Il s'agit donc bien d'une approche globale, où les interactions (rapports) entre les éléments ont cependant moins d'importance que le comportement global lui même. La systémique met aussi en évidence la porosité des systèmes en interaction et la primauté des principes organisateurs du système englobant, sur ses sous-systèmes. La stabilité, l'équilibre du système étant le résultat de sa dynamique, le changement de cet équilibre doit vaincre le principe d'homéostasie : il est soumis à une action suffisamment significative et pendant un temps suffisamment long (afin d'être approprié par l'ensemble du système) pour être intégré par le système comme critère opératoire. En filiation avec la cybernétique, la systémique met donc l'accent sur les boucles de rétroaction négative et l'homéostasie, la stabilité et la finalité. Elle inclut aussi, de façon prépondérante, l'incertitude.

Enfin, elle définit une hypercomplexité dont :

la réalité est par et dans son mouvement, mettant en jeu d'innombrables paramètres interactifs, structurés et fonctionnant selon une logique de système. Le cerveau humain, l'humain, les groupes humains sont des exemples de systèmes hypercomplexes. Tout système est un élément « vivant » dont la stabilité réside dans la raison d'être, dans le traitement d'une problématique, dans la poursuite d'un but, d'une finalité qui le définit : cette stabilité n'est pas immobilisme mais « équilibration de sa dynamique fonctionnelle », c'est à dire que l'écartement de la ligne projetée doit générer un dispositif contraire de retour à ce vecteur de progression (comme un dispositif de pilotage automatique).

On voit dans ce cas d'évidentes convergences avec les concepts issus des sciences des systèmes complexes, avec l'accent mis sur les régulations et la stabilité dynamique.
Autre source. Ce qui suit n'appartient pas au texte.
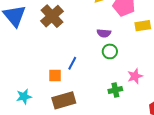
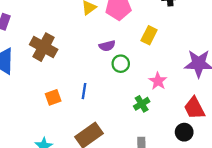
yellow rectangle: (143, 26) -> (149, 35), moved, turned -35
orange square: (55, 76) -> (53, 97), moved

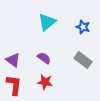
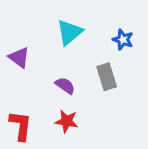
purple triangle: (13, 60) -> (19, 57), moved
gray rectangle: (83, 60) -> (107, 77), moved, turned 36

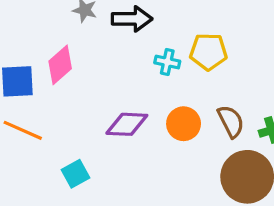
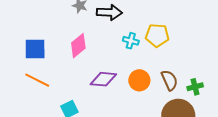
pink diamond: (60, 65) -> (78, 46), moved

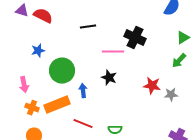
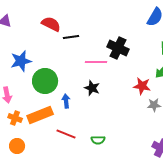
red semicircle: (43, 16) -> (51, 24), moved
blue star: (38, 51) -> (21, 61), size x1.5
red star: (152, 86) -> (142, 86), moved

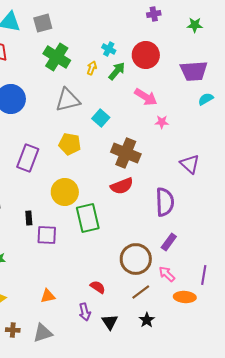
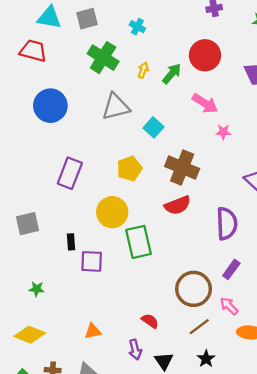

Les notions telles que non-linéarité, auto-organisation, émergence, bifurcations, ou encore processus loin de l'équilibre, de même que l'importance des boucles de rétroaction positive, en sont cependant absentes (ou y fonctionnent de façon implicite).

Qu'il s'agisse de la conception statique ou de la conception dynamique, l'accent est mis sur la stabilité, ce qui, (voir La société et l'économie de la connaissance) explique que la systémique se soit mieux imposée dans le cadre de l'économie libérale où elle reste compatible avec l'organisation hiérarchique des entreprises.